While that debate is continuing — and it will be interesting to see how the Finance Commission attempts to resolve it — the fundamental principle of payment for ecosystem services cannot be ignored anymore. The 2005 Millennium Ecosystem Assessment coordinated by almost all UN organisations identified 24 ecosystem services that are vital for the survival of the world and consequently of economies. Their monetary values have to be factored in national budgeting.
Hard to ignore
The results of not doing so are already here for everyone to see. Take the current woes of the Indian automobile manufacturing industry that is dominating media headlines. It stems partly from the government being forced to tighten pollution control norms, so automobile manufactures are forced to raise prices and cut production at the same time, while people are less confident about the state of the economy and postpone the purchase of new vehicles.
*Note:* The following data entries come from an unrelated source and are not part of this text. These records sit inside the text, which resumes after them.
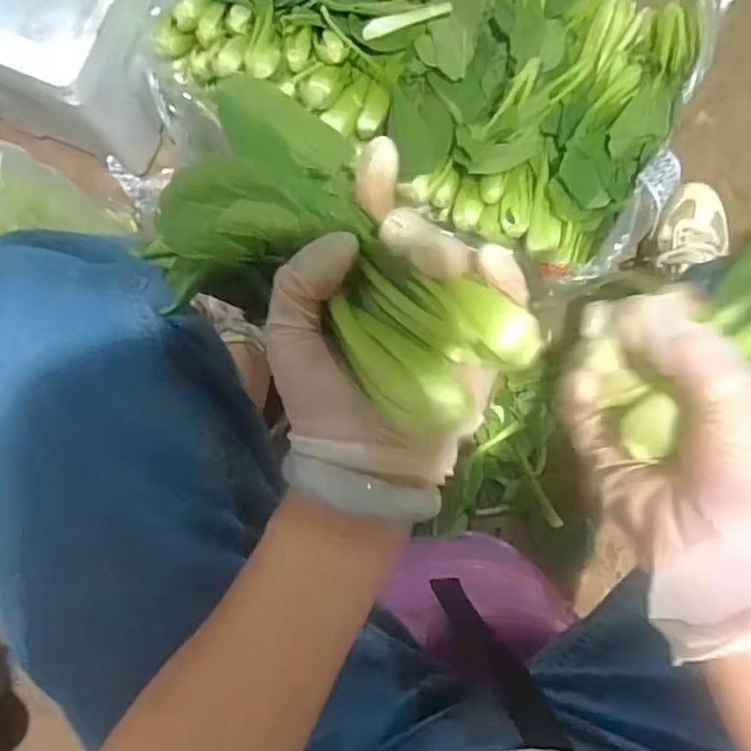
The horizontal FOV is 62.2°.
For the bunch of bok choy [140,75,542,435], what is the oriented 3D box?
[{"bbox_3d":[-0.025,-0.049,0.266,0.099,0.043,0.182,-45,71,-5],"label":"bunch of bok choy"}]

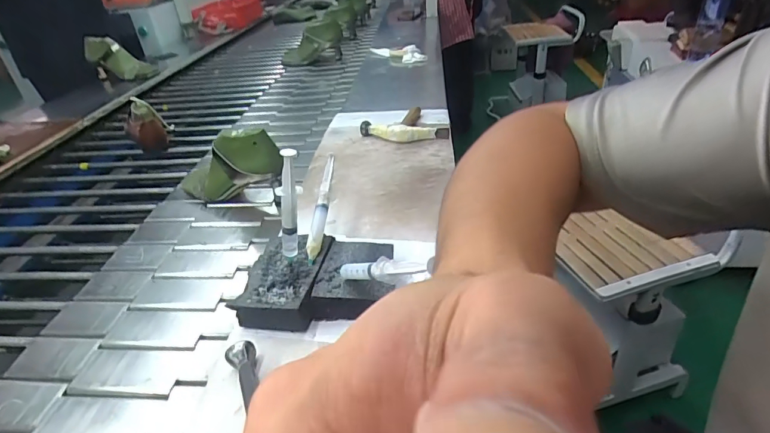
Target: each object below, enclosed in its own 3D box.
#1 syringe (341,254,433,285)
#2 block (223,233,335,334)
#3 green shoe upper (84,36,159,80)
[{"bbox_3d":[-0.008,0.053,0.422,0.020,0.023,0.139,-35,16,-36],"label":"syringe"},{"bbox_3d":[-0.110,0.070,0.508,0.080,0.033,0.124,0,33,10],"label":"block"},{"bbox_3d":[-0.902,-0.530,1.515,0.241,0.103,0.041,23,34,-8],"label":"green shoe upper"}]

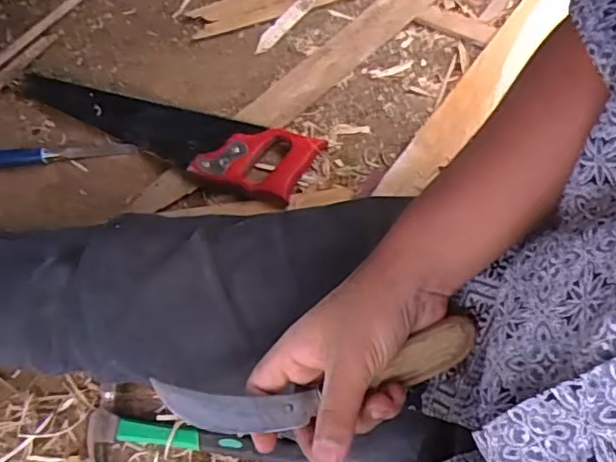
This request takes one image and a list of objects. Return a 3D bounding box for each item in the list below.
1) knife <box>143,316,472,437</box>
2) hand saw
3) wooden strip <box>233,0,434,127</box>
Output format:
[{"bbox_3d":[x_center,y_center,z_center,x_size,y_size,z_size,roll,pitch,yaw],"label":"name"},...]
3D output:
[{"bbox_3d":[0.003,0.095,0.375,0.207,0.017,0.040,-17,62,9],"label":"knife"},{"bbox_3d":[-0.202,-0.133,0.759,0.455,0.020,0.086,17,68,22],"label":"hand saw"},{"bbox_3d":[0.156,-0.320,0.755,0.584,0.013,0.057,-39,67,-3],"label":"wooden strip"}]

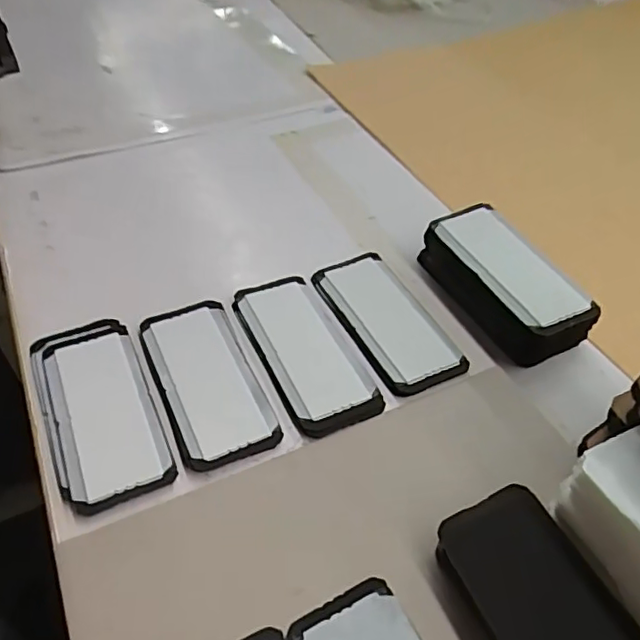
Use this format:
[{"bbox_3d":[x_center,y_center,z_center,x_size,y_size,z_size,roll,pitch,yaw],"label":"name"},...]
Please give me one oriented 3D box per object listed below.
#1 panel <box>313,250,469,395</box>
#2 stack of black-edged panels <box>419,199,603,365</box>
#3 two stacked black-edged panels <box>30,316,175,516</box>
[{"bbox_3d":[0.060,-0.003,0.528,0.073,0.011,0.158,-21,50,-18],"label":"panel"},{"bbox_3d":[0.166,-0.040,0.532,0.081,0.054,0.163,-17,49,-14],"label":"stack of black-edged panels"},{"bbox_3d":[-0.173,0.067,0.456,0.077,0.013,0.169,-20,50,-17],"label":"two stacked black-edged panels"}]

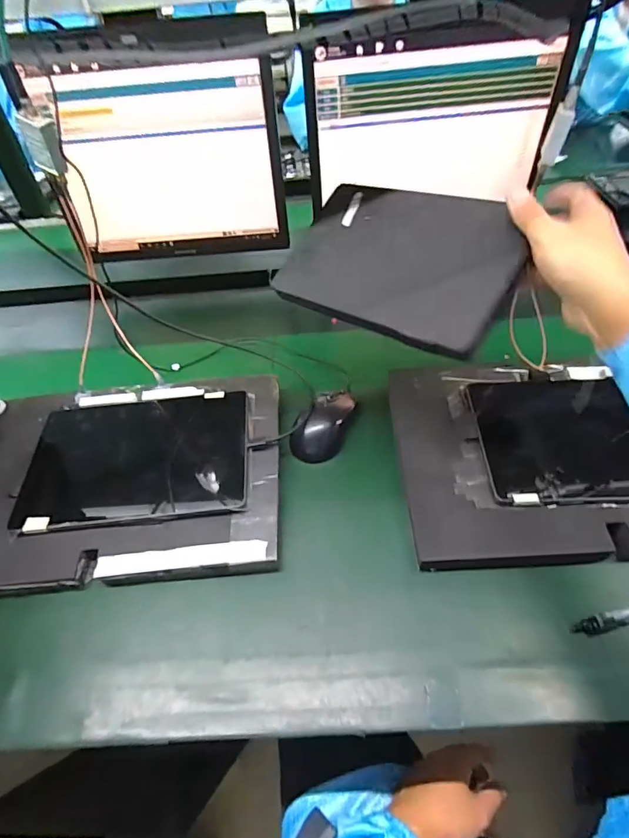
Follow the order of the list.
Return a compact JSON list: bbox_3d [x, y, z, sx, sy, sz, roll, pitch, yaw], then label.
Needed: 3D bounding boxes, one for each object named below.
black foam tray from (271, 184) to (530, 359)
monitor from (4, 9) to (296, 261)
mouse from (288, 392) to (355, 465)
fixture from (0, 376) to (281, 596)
[{"bbox_3d":[0.079,-0.163,0.461,0.244,0.020,0.152,28,89,36],"label":"black foam tray"},{"bbox_3d":[-0.220,-0.386,0.700,0.337,0.283,0.040,-7,48,-1],"label":"monitor"},{"bbox_3d":[0.010,0.006,0.585,0.059,0.040,0.111,15,58,12],"label":"mouse"},{"bbox_3d":[-0.222,0.057,0.537,0.353,0.024,0.265,-6,48,0],"label":"fixture"}]

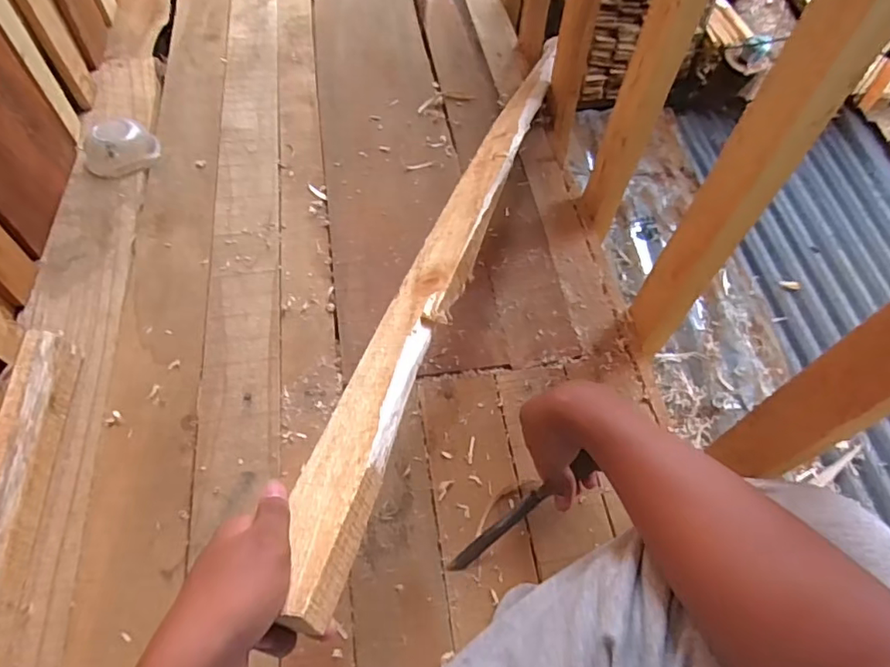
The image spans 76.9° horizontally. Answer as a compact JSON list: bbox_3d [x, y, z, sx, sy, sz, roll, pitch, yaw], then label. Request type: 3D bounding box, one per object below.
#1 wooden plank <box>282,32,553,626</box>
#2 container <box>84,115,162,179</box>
[{"bbox_3d":[0.026,-0.143,0.628,0.056,0.020,0.891,16,47,7],"label":"wooden plank"},{"bbox_3d":[-0.459,-0.266,0.792,0.096,0.042,0.080,-34,65,-22],"label":"container"}]

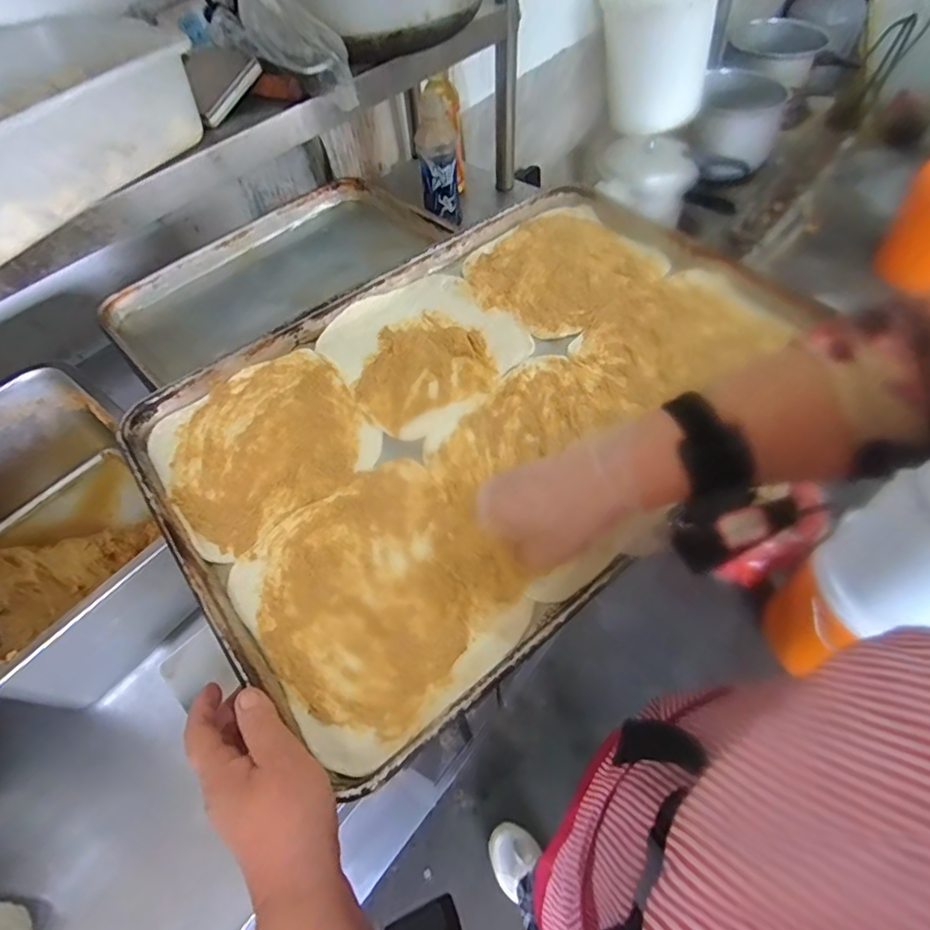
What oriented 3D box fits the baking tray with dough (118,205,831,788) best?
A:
[{"bbox_3d":[0.034,-0.084,0.497,0.611,0.033,0.396,-36,61,-19],"label":"baking tray with dough"}]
The automobile manufacturing sector is just one example. Take the case of coal-fired power plants that are forced to shut down repeatedly because there is no water to wash the coal before using it to heat the boiler. Or take the case of health costs of air, water and soil pollution, numbers that nobody has had the courage to compute in detail.
None of these issues will really be tackled until there is a paradigm shift in the way national economies are planned.